### Activity:
Using the material below, return exactly the lines between the one holding "Varer til 7,00" and the one holding "CityCare麗登藥師藥局", inclusive, and no others.

Start of Material to process

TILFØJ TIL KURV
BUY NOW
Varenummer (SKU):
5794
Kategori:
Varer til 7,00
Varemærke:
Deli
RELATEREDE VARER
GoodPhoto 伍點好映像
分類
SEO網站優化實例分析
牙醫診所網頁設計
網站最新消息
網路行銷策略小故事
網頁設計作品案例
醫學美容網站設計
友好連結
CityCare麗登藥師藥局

End of Material to process
Start of Material to process

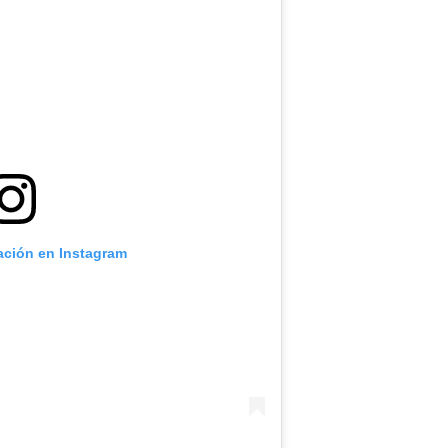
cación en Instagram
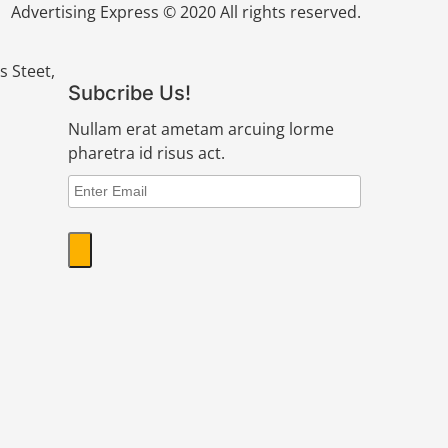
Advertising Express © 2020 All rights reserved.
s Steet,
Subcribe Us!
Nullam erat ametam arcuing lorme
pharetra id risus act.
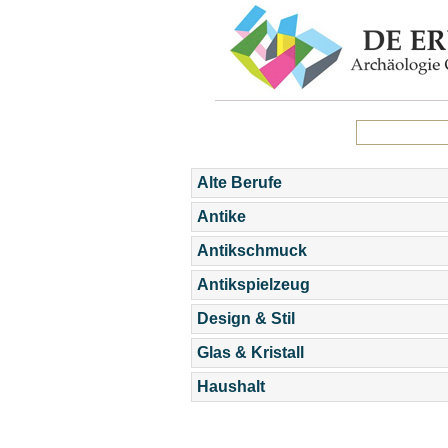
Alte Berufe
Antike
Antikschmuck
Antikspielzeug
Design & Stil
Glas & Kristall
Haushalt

End of Material to process
Start of Material to process

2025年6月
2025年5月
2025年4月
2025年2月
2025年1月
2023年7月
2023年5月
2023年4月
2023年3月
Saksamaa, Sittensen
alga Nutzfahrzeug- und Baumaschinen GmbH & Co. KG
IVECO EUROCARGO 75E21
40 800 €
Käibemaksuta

End of Material to process

### Task result:
Varer til 7,00
Varemærke:
Deli
RELATEREDE VARER
GoodPhoto 伍點好映像
分類
SEO網站優化實例分析
牙醫診所網頁設計
網站最新消息
網路行銷策略小故事
網頁設計作品案例
醫學美容網站設計
友好連結
CityCare麗登藥師藥局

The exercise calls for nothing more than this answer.